Bookmarked In Praising of (Kevin Smokler)

Before I start in on an album, I will usually read its wikipedia entry as well as the review in AllMusic. I am curious about different performers, producers, engineers on different records and a little why the band might be trying something different this time around. I’m not musically smart enough to know what chromatic scales are or which studio results in this or that sound. But I like to have a sense of who had a hand in the choices that went into a record and who showed up on the day it became real. The answers are always more interesting than believing it all happened by magic.

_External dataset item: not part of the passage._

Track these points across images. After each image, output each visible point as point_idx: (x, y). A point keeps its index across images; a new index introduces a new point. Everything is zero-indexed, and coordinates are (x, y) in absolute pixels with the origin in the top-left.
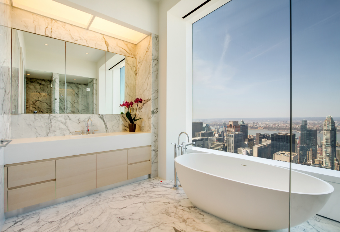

I will usually listen to one album every two or three days in the afternoons during the scutt-and-boring-tasks portion of the workday. I’ll jot initial notes after the first listen then 2-3 days later revisit those notes and be rigorously honest if I was being unfair, impatient, etc. If I was doing any of those things, I listen again. If not, I scrawl a quick review to a group of friends with two goals in mind:  1. To have it be fun to read even if whomever is reading it doesn’t like the band/hasn’t heard of them. 2. To be clear in such a way that whomever is reading can hear the music even if they haven’t heard it before. My opinion is a distant third priority.

Kevin Smokler discusses his process for returning to a favourite artists full catalogue like returning to a long lost friend. Colin Marshall extends this by listening to each album, once a day for a week, to drag the process out.

This method (which I used most recently to navigate the nearly half-century-long catalogue of David Bowie) requires both an obsessive streak and a certain degree of patience: the studio albums of Dylan alone, which number thirty-nine as of this writing, took up most of a year.

This also touches on Ed Droste’s argument that it takes five listens to form a judgement.

Rob Walker builds upon this by building a playlist of missed/hidden gems that are often lost in time.